BEGIN Task input

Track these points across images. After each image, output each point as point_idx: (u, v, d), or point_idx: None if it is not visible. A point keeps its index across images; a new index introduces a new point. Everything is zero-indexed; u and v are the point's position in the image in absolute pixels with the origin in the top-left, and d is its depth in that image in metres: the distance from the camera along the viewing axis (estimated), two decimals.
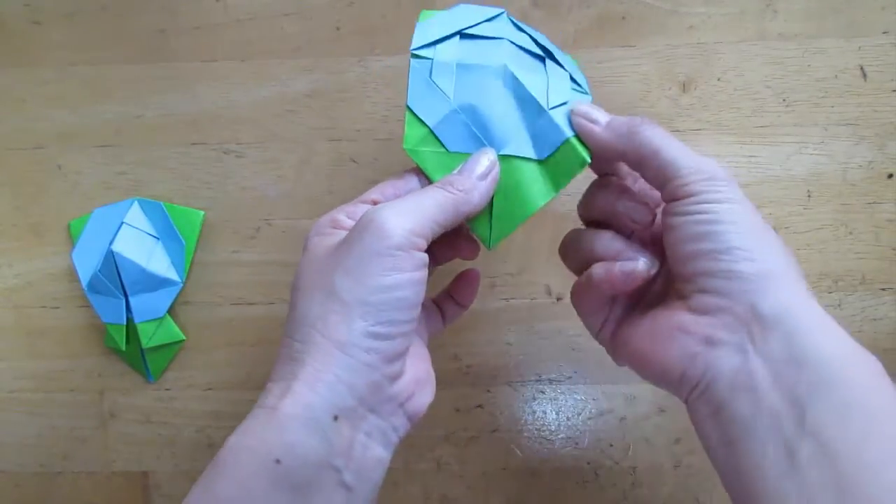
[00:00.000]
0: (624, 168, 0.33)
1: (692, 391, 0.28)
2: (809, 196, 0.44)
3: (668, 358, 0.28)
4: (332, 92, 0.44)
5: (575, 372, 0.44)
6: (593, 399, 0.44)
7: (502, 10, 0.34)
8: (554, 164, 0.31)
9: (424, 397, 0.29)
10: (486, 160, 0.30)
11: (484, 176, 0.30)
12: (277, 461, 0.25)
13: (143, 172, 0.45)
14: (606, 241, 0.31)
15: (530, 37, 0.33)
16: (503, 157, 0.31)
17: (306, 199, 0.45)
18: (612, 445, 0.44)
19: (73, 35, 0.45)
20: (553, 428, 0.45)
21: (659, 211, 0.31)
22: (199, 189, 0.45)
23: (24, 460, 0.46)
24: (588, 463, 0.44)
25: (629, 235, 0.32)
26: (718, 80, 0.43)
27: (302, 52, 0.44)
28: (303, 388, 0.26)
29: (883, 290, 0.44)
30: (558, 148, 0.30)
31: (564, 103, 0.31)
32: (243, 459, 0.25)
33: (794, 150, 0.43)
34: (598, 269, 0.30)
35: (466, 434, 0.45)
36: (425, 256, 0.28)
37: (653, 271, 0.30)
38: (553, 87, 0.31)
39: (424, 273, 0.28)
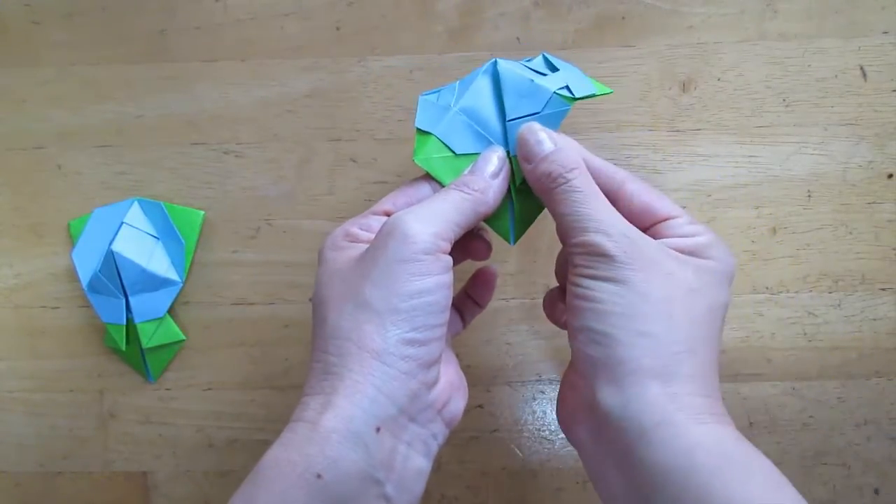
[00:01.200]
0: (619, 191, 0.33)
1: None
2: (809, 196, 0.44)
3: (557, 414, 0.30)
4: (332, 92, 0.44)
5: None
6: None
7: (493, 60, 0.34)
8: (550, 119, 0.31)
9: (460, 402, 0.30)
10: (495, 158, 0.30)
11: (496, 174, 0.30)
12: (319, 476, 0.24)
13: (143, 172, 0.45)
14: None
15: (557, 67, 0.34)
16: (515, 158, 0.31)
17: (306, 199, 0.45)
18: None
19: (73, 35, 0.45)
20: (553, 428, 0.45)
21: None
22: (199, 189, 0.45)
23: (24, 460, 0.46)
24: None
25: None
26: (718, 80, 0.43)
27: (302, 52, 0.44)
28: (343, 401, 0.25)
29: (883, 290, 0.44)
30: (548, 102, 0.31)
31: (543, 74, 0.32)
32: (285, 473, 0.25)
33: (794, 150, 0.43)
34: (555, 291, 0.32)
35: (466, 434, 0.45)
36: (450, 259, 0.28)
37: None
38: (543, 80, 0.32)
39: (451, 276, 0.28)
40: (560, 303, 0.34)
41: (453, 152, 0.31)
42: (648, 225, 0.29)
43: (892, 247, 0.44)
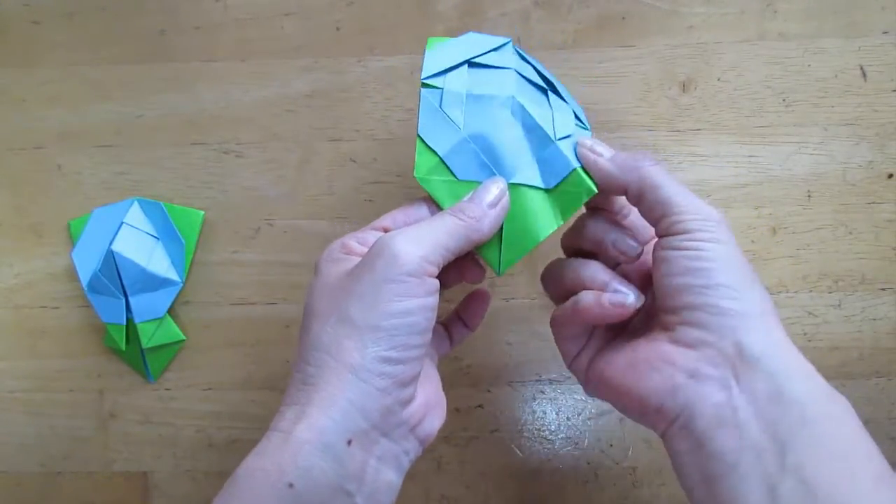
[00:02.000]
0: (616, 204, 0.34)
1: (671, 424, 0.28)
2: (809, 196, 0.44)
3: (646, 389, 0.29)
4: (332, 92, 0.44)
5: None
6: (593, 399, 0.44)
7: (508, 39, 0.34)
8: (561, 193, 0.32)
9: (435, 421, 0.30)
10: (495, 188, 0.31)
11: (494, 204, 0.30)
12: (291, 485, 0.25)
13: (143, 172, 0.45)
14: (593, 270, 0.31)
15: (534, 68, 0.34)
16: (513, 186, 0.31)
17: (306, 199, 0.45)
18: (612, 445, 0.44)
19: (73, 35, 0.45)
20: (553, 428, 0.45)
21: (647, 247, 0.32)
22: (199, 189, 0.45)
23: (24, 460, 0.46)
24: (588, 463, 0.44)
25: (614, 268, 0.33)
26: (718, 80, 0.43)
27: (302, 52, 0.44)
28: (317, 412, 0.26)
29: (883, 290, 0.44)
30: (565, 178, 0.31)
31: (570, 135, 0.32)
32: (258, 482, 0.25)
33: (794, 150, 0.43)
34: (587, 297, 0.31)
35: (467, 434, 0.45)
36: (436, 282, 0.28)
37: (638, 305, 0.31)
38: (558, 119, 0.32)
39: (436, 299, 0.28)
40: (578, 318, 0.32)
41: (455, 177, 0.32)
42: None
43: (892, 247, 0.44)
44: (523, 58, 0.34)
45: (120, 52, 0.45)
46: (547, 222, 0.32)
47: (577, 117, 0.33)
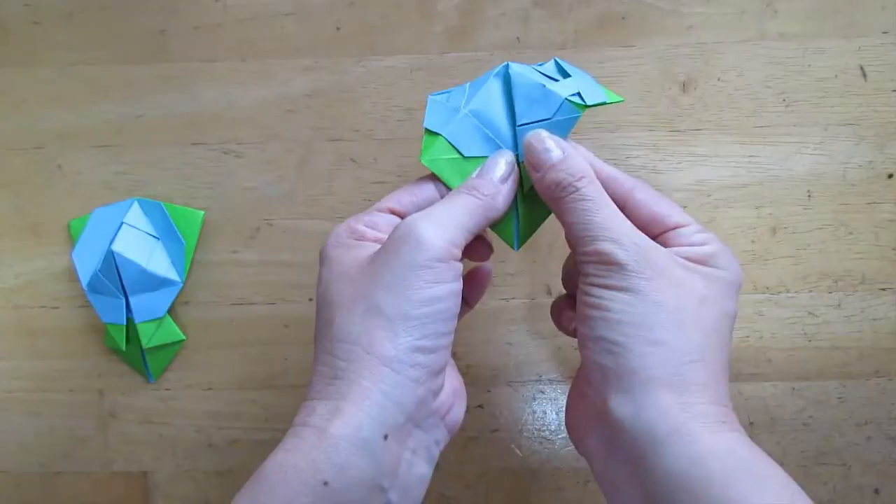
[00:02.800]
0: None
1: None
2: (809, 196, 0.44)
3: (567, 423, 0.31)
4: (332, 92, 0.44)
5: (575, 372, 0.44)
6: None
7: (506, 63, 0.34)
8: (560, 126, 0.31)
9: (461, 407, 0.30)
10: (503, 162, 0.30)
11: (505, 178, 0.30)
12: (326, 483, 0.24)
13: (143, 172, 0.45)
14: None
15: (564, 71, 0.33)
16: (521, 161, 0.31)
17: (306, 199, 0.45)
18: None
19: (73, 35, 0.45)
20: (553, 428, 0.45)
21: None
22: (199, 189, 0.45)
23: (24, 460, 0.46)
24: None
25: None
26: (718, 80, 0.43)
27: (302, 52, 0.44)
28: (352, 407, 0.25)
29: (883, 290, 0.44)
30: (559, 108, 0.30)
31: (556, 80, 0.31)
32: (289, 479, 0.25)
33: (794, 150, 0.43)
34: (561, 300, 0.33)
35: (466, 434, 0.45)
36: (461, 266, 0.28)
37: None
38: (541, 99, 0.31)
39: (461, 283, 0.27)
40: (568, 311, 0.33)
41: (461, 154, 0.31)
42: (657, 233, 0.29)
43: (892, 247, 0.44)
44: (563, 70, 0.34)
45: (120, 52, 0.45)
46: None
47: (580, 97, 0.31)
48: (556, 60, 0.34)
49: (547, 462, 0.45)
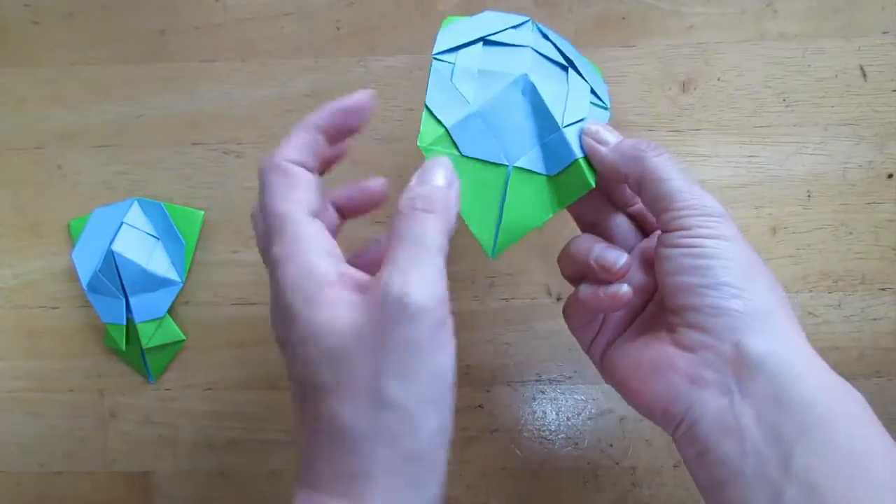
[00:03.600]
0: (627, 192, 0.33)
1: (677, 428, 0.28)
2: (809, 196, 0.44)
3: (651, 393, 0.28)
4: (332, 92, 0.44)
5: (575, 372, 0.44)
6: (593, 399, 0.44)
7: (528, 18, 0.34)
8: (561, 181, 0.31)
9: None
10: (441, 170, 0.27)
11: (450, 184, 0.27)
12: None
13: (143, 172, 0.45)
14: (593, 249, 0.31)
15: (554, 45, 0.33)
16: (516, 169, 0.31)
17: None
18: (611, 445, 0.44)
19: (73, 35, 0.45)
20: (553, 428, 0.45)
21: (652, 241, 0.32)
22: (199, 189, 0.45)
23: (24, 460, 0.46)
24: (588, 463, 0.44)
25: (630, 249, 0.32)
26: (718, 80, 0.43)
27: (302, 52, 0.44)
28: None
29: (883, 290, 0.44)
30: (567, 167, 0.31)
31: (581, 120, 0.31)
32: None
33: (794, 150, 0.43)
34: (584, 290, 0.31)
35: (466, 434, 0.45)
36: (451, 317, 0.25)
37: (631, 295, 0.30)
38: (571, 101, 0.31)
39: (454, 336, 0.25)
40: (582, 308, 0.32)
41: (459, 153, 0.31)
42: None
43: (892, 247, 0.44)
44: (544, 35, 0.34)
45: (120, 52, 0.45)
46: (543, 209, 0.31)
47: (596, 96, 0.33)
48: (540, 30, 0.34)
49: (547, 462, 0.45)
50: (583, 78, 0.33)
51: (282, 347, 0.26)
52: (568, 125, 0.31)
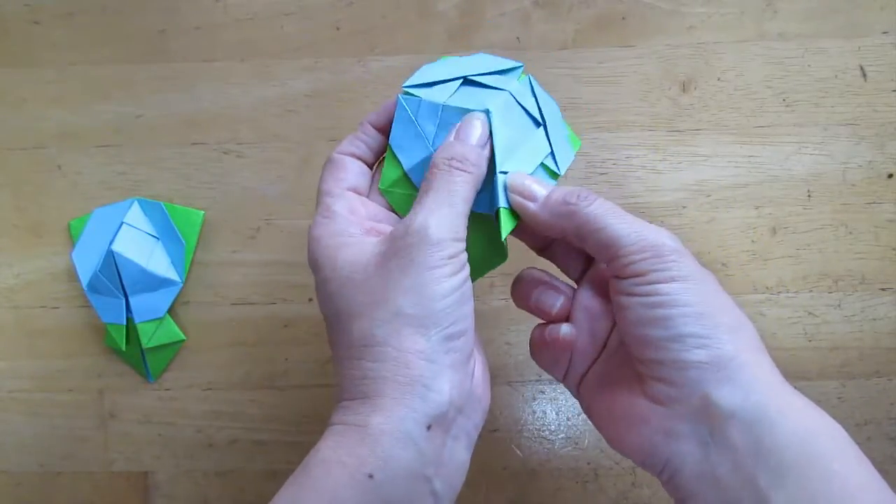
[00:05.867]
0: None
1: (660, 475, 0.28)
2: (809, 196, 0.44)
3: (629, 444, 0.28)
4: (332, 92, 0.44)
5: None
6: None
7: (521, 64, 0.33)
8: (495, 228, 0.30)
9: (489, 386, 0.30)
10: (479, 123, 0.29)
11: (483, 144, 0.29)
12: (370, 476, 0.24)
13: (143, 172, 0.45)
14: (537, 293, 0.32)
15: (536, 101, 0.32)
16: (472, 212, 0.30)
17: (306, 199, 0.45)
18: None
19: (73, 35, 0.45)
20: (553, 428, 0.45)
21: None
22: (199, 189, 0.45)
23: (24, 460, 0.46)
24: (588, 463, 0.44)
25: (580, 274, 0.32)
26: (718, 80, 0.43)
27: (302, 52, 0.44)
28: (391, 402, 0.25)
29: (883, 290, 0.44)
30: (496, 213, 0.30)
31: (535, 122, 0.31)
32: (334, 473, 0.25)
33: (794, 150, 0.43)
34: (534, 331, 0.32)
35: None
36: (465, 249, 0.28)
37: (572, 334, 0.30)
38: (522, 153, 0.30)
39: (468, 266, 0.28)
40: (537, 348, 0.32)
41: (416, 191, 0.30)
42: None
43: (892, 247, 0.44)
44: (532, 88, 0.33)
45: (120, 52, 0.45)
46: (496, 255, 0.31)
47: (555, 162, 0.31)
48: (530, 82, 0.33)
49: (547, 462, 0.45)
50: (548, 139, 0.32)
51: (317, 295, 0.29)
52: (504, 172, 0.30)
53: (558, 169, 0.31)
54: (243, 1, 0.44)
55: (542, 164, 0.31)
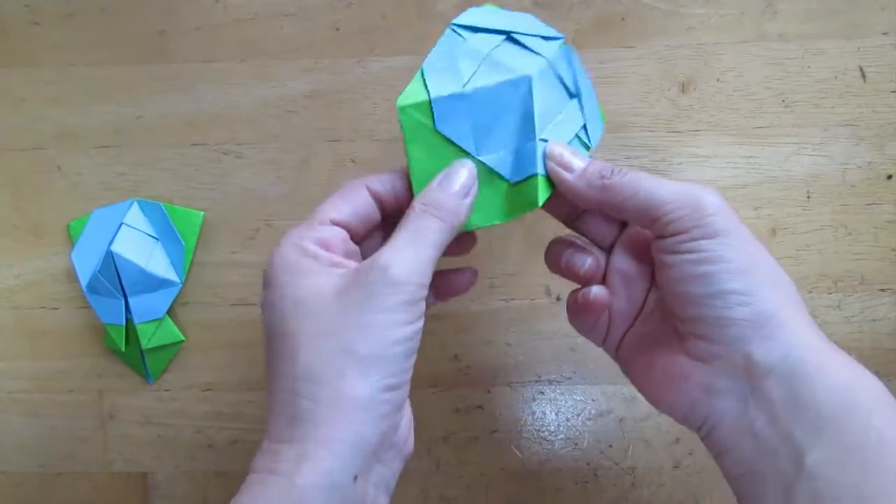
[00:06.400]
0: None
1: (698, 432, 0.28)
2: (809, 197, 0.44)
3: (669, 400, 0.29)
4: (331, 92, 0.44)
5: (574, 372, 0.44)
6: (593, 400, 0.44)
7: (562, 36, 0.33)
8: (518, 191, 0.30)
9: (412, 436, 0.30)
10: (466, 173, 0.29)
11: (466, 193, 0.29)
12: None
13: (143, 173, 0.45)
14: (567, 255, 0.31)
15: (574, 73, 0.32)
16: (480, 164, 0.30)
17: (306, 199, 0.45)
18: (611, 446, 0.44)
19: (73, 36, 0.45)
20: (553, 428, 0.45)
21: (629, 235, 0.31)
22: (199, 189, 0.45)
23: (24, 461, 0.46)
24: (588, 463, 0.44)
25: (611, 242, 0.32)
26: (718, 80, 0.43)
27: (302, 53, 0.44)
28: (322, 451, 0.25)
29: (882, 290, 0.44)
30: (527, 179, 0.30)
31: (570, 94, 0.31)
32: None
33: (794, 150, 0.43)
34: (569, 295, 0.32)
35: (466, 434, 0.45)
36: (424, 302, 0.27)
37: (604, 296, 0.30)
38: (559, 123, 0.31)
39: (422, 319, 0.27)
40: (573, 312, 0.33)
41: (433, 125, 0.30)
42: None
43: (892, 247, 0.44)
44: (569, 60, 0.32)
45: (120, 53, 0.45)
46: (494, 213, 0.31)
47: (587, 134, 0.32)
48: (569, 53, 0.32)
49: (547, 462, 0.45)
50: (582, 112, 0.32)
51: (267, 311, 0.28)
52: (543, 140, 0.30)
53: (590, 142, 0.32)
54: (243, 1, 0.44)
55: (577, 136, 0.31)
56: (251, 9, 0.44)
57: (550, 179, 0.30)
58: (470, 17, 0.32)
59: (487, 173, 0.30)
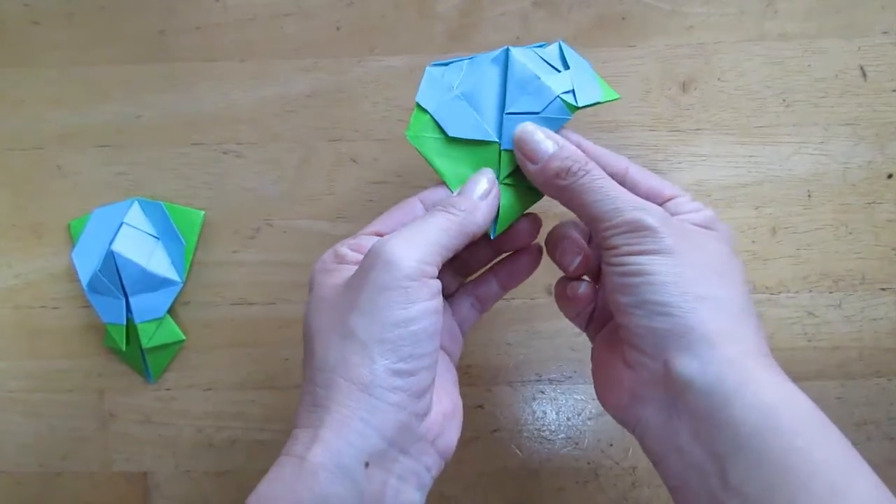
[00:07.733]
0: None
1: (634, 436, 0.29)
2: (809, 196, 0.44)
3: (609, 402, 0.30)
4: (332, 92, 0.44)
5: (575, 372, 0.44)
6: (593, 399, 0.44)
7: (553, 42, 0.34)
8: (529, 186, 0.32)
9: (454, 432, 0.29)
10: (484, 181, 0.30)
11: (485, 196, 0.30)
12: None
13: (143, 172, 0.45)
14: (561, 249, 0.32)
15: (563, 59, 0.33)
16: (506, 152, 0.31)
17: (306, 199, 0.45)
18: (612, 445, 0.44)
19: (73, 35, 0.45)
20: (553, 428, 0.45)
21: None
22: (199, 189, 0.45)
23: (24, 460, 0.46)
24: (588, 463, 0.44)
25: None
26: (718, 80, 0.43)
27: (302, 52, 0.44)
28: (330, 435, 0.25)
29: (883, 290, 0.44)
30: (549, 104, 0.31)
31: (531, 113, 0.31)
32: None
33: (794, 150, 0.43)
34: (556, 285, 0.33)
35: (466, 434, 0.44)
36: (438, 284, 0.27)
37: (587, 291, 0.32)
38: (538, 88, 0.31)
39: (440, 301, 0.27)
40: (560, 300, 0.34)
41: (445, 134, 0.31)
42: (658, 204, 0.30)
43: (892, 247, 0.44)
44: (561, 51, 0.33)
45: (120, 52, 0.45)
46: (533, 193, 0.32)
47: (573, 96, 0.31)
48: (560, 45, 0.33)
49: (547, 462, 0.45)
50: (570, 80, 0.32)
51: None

END Task input

## [Directions for this task]
Restate word for word the lines of the data above that begin at the line with "25: (629, 235, 0.32)" and end at the line with "7: (506, 63, 0.34)", keeping both ends and dropping every picture.

## [Result]
25: (629, 235, 0.32)
26: (718, 80, 0.43)
27: (302, 52, 0.44)
28: (303, 388, 0.26)
29: (883, 290, 0.44)
30: (558, 148, 0.30)
31: (564, 103, 0.31)
32: (243, 459, 0.25)
33: (794, 150, 0.43)
34: (598, 269, 0.30)
35: (466, 434, 0.45)
36: (425, 256, 0.28)
37: (653, 271, 0.30)
38: (553, 87, 0.31)
39: (424, 273, 0.28)
[00:01.200]
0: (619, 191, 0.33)
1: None
2: (809, 196, 0.44)
3: (557, 414, 0.30)
4: (332, 92, 0.44)
5: None
6: None
7: (493, 60, 0.34)
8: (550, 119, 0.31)
9: (460, 402, 0.30)
10: (495, 158, 0.30)
11: (496, 174, 0.30)
12: (319, 476, 0.24)
13: (143, 172, 0.45)
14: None
15: (557, 67, 0.34)
16: (515, 158, 0.31)
17: (306, 199, 0.45)
18: None
19: (73, 35, 0.45)
20: (553, 428, 0.45)
21: None
22: (199, 189, 0.45)
23: (24, 460, 0.46)
24: None
25: None
26: (718, 80, 0.43)
27: (302, 52, 0.44)
28: (343, 401, 0.25)
29: (883, 290, 0.44)
30: (548, 102, 0.31)
31: (543, 74, 0.32)
32: (285, 473, 0.25)
33: (794, 150, 0.43)
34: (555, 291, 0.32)
35: (466, 434, 0.45)
36: (450, 259, 0.28)
37: None
38: (543, 80, 0.32)
39: (451, 276, 0.28)
40: (560, 303, 0.34)
41: (453, 152, 0.31)
42: (648, 225, 0.29)
43: (892, 247, 0.44)
[00:02.000]
0: (616, 204, 0.34)
1: (671, 424, 0.28)
2: (809, 196, 0.44)
3: (646, 389, 0.29)
4: (332, 92, 0.44)
5: None
6: (593, 399, 0.44)
7: (508, 39, 0.34)
8: (561, 193, 0.32)
9: (435, 421, 0.30)
10: (495, 188, 0.31)
11: (494, 204, 0.30)
12: (291, 485, 0.25)
13: (143, 172, 0.45)
14: (593, 270, 0.31)
15: (534, 68, 0.34)
16: (513, 186, 0.31)
17: (306, 199, 0.45)
18: (612, 445, 0.44)
19: (73, 35, 0.45)
20: (553, 428, 0.45)
21: (647, 247, 0.32)
22: (199, 189, 0.45)
23: (24, 460, 0.46)
24: (588, 463, 0.44)
25: (614, 268, 0.33)
26: (718, 80, 0.43)
27: (302, 52, 0.44)
28: (317, 412, 0.26)
29: (883, 290, 0.44)
30: (565, 178, 0.31)
31: (570, 135, 0.32)
32: (258, 482, 0.25)
33: (794, 150, 0.43)
34: (587, 297, 0.31)
35: (467, 434, 0.45)
36: (436, 282, 0.28)
37: (638, 305, 0.31)
38: (558, 119, 0.32)
39: (436, 299, 0.28)
40: (578, 318, 0.32)
41: (455, 177, 0.32)
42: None
43: (892, 247, 0.44)
44: (523, 58, 0.34)
45: (120, 52, 0.45)
46: (547, 222, 0.32)
47: (577, 117, 0.33)
[00:02.800]
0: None
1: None
2: (809, 196, 0.44)
3: (567, 423, 0.31)
4: (332, 92, 0.44)
5: (575, 372, 0.44)
6: None
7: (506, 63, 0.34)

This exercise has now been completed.